◆ Task requirements
Transcribe every line of the records below without changing anything, and leave out the pictures.

◆ Records shown
■ ■ ■ ■

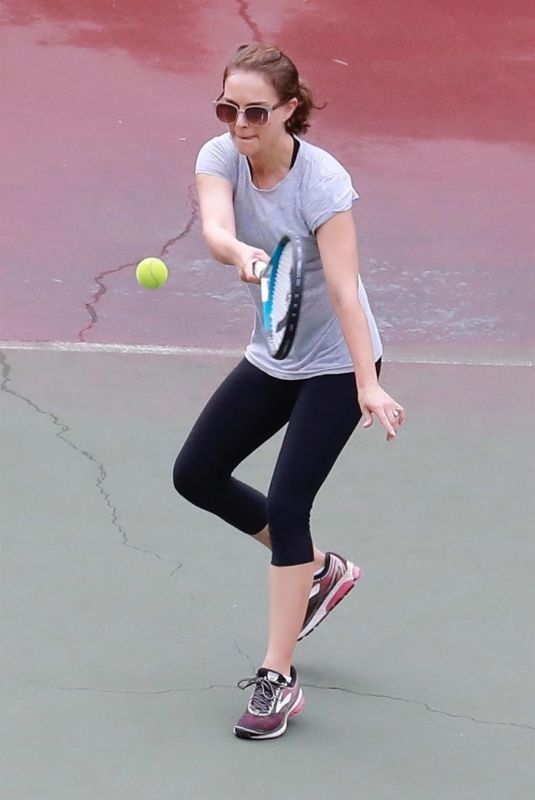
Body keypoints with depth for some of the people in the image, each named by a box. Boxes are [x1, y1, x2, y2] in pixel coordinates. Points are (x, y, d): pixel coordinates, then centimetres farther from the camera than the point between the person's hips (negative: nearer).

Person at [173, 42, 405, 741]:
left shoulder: (323, 180, -25)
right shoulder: (221, 158, -11)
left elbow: (344, 287, -32)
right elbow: (214, 229, -32)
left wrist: (368, 385, -43)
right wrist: (239, 251, -56)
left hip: (336, 363, -7)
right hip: (271, 359, 7)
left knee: (286, 503, -15)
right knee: (197, 475, 9)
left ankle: (278, 679, -7)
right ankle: (320, 571, 27)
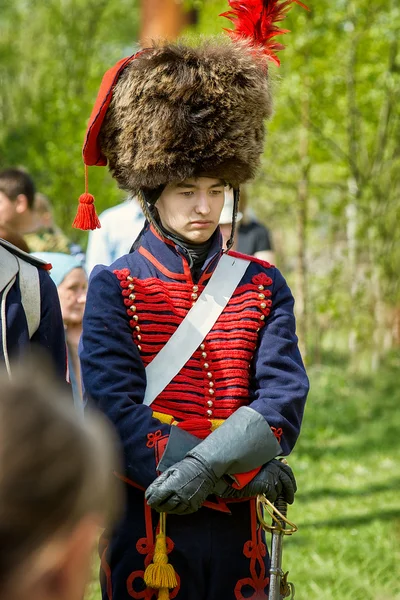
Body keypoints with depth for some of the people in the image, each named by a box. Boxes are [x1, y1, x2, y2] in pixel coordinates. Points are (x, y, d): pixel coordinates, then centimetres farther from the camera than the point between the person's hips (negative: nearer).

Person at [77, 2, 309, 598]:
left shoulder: (263, 286, 7)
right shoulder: (113, 287, -2)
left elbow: (285, 396, -5)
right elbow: (113, 410, -13)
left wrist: (207, 465, -23)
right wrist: (244, 470, -18)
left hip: (236, 527, 3)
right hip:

■ ■ ■ ■

◆ Task answer
Body keypoints with depth for some of the people in the image, each named by a box. Boxes are [x1, y1, x2, y2] in pixel coordinates. Points are (x, y, d): pixel coordinates, then centimetres farther from the camera than the point between the person's hips (negative: nearer).

Person at [173, 42, 405, 741]:
left shoulder: (323, 180, -25)
right shoulder: (221, 158, -11)
left elbow: (344, 287, -32)
right elbow: (214, 229, -32)
left wrist: (368, 385, -43)
right wrist: (239, 251, -56)
left hip: (336, 363, -7)
right hip: (271, 359, 7)
left knee: (286, 503, -15)
right knee: (197, 475, 9)
left ankle: (278, 679, -7)
right ankle: (320, 571, 27)
Body keypoints with depth for some of the people in the image, each named by a box. Boxes are [x1, y1, x2, y2] in pixel coordinates. Points are (x, y, d): pixel coordinates, then centimetres farther from the camera than the point between the person's hips (negative: nearer).

Person at [77, 2, 309, 598]:
left shoulder: (263, 286, 7)
right shoulder: (113, 287, -2)
left elbow: (285, 396, -5)
right elbow: (113, 410, -13)
left wrist: (207, 465, -23)
right wrist: (244, 470, -18)
left hip: (236, 527, 3)
right hip:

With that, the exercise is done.